*** Supplied text

Reputation: 1248
I have a csv with about 11m rows that I'm reading into a dask dataframe. I am attempting to create a new column that is the result of an if/then/else scenario. I'm having some trouble understanding how to get it to work, and just as importantly hot to get it to work efficiently. I'm new to pandas/dask.
Basically this is what I've tried: Calling a function from the create column event. This is a simplified example of what I've been trying.
#var1 = 0
#var2 = 10
def find_situation:
If (var1 == 0 and var2 > 10):
print("Situation 1")
elif var1 == 0 and var2 < 10:
print("Situation 2")
else:
print("No Situation")
ddf['situation'] = ddf.apply(find_situation(ddf['ddfvar1'], ddf['ddfvar2']))
This approach results in an error message stating "ValueError: The truth value of a Series is ambiguous. Use a.any() or a.all()." The help topics on these actions read like any or all values from the row of data being parsed will be considered, rather than the values I'm passing to the function?
Also, I read that vectorising is far faster, but I'm not sure if this is the sort of scenario where the query can be vectorised?
The long version, where I'm just simply trying to determine the value in the month column as a starting point. Really I need to go toward the type of compound if statements I'd made in the simplified example.:
import dask.dataframe as dd
import dask.multiprocessing
import dask.threaded
import pandas as pd
# Dataframes implement the Pandas API
import dask.dataframe as dd
def f(x):
if x == 9:
y = 'Nine'
elif x == 2:
y= 'Two'
else :
y= 1
return y
ddf['AndHSR'] = ddf.apply(f(ddf['Month']))
Upvotes: 1
Views: 461
Reputation: 22493
You can use np.select
for vectorised approach.
import pandas as pd
import numpy as np
np.random.seed(500)
df = pd.DataFrame({"var1":np.random.randint(0,20,10000000),
"var2":np.random.randint(0,25,10000000)})
df["result"] = np.select([(df["var1"]==0)&(df["var2"]>10),
(df["var1"]==0)&(df["var2"]<10)], #list of conditions
["Situation 1", "Situation 2"], #list of results
default="No situation") #default if no match
print (df.groupby("result").count())
#
var1 var2
result
No situation 9520776 9520776
Situation 1 279471 279471
Situation 2 199753 199753
Upvotes: 1

******

● What is being asked
Could you rewrite the paragraph of the forum thread that begins "I have a csv with about 11m rows" as a short bulleted list that keeps its main facts?

*** Data records

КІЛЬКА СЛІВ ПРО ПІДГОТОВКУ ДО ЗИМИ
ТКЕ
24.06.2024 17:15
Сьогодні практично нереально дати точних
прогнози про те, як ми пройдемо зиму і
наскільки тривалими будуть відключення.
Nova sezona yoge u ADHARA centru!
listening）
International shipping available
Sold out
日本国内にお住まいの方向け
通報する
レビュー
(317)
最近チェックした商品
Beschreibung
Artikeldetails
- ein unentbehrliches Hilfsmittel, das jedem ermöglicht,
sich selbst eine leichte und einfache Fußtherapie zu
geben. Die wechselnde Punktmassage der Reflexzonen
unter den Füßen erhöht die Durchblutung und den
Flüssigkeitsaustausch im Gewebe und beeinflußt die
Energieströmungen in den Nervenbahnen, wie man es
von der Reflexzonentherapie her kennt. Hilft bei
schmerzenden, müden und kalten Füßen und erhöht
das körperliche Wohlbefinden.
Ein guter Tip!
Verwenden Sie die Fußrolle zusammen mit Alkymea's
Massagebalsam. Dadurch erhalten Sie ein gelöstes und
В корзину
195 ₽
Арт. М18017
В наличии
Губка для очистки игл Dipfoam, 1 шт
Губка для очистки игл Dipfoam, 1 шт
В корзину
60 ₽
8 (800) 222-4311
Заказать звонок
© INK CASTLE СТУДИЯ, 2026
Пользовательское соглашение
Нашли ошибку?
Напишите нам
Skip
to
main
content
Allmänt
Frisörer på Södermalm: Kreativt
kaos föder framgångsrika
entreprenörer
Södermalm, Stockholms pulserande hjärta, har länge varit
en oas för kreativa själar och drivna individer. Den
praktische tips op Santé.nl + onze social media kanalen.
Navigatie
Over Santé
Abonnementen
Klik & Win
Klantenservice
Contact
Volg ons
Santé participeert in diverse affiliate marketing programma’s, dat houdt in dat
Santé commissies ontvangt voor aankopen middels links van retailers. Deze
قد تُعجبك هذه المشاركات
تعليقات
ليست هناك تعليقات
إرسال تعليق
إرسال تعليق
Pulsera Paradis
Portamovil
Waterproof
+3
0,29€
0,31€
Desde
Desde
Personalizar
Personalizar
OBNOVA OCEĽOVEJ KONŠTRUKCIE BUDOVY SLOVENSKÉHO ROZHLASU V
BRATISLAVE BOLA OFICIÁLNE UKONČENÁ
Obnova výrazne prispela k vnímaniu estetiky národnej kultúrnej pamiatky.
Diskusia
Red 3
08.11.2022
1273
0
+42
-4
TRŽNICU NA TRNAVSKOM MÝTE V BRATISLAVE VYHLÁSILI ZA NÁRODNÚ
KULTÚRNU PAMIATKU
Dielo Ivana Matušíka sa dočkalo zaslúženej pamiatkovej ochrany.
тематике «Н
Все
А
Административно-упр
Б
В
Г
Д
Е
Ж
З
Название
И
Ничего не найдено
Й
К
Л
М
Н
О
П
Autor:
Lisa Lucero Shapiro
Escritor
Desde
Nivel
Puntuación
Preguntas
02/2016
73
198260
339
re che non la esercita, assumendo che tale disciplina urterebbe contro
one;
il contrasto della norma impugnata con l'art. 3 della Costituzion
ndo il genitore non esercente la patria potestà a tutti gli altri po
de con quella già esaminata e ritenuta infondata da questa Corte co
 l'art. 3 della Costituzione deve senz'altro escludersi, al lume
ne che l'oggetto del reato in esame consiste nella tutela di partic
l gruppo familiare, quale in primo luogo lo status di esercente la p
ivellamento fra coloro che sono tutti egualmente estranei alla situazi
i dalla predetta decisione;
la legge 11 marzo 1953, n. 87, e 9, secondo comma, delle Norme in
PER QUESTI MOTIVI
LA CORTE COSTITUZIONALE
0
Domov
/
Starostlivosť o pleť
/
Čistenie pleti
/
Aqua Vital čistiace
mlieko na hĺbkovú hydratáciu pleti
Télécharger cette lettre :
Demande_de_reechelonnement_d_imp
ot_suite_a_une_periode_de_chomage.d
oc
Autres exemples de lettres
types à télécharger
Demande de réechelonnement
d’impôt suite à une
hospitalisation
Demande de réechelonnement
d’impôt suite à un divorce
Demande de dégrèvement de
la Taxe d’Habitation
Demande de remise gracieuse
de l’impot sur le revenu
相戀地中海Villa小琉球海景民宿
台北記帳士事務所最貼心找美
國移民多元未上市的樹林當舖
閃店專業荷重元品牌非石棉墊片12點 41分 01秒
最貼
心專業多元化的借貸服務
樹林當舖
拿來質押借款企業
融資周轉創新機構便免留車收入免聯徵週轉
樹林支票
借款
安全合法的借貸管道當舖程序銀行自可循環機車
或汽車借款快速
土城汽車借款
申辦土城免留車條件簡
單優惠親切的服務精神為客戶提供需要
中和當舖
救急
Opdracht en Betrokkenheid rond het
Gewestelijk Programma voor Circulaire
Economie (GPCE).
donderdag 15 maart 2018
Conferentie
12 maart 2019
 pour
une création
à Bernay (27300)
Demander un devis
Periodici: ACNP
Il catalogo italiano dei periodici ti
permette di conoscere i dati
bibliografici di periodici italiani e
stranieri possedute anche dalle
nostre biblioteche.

******

● Result of the task
- A CSV of about 11 million rows is being read into a dask dataframe.
- The goal is a new column produced by if/then/else logic.
- The writer is struggling to make it work, and to make it work efficiently.
- The writer is new to pandas and dask.